## Given material:
------

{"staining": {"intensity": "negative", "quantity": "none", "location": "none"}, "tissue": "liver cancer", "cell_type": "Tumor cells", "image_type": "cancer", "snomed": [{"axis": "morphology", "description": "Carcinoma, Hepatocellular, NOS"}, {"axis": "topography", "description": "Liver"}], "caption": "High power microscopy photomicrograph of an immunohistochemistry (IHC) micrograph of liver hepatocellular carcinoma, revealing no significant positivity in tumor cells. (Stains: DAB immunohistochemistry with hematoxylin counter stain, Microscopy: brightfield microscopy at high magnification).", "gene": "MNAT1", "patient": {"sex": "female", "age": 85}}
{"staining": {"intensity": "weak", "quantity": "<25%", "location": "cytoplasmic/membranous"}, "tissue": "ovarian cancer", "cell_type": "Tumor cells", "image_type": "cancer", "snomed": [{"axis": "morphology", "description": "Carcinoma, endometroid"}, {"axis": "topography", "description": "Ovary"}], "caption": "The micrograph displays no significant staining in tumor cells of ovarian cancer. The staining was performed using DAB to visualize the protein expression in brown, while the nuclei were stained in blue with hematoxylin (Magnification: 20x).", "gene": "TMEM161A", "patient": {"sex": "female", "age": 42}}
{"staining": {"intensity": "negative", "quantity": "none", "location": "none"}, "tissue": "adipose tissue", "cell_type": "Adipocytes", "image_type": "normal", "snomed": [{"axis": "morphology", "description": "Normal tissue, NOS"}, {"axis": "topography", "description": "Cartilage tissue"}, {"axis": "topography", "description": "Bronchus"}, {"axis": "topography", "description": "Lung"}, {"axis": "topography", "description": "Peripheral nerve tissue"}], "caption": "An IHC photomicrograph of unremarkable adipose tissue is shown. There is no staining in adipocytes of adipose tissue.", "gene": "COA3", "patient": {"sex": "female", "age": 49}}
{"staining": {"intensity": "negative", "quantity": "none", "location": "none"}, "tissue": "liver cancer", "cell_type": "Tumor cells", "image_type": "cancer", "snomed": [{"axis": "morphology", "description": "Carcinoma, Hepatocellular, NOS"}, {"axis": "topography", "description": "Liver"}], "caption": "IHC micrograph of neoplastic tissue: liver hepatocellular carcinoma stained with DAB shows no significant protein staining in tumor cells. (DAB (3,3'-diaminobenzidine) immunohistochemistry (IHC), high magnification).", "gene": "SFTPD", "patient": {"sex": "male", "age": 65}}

------

## Action item:
Look through the listing and return each line containing the word "immunohistochemistry".

## Problem solution:
{"staining": {"intensity": "negative", "quantity": "none", "location": "none"}, "tissue": "liver cancer", "cell_type": "Tumor cells", "image_type": "cancer", "snomed": [{"axis": "morphology", "description": "Carcinoma, Hepatocellular, NOS"}, {"axis": "topography", "description": "Liver"}], "caption": "High power microscopy photomicrograph of an immunohistochemistry (IHC) micrograph of liver hepatocellular carcinoma, revealing no significant positivity in tumor cells. (Stains: DAB immunohistochemistry with hematoxylin counter stain, Microscopy: brightfield microscopy at high magnification).", "gene": "MNAT1", "patient": {"sex": "female", "age": 85}}
{"staining": {"intensity": "negative", "quantity": "none", "location": "none"}, "tissue": "liver cancer", "cell_type": "Tumor cells", "image_type": "cancer", "snomed": [{"axis": "morphology", "description": "Carcinoma, Hepatocellular, NOS"}, {"axis": "topography", "description": "Liver"}], "caption": "IHC micrograph of neoplastic tissue: liver hepatocellular carcinoma stained with DAB shows no significant protein staining in tumor cells. (DAB (3,3'-diaminobenzidine) immunohistochemistry (IHC), high magnification).", "gene": "SFTPD", "patient": {"sex": "male", "age": 65}}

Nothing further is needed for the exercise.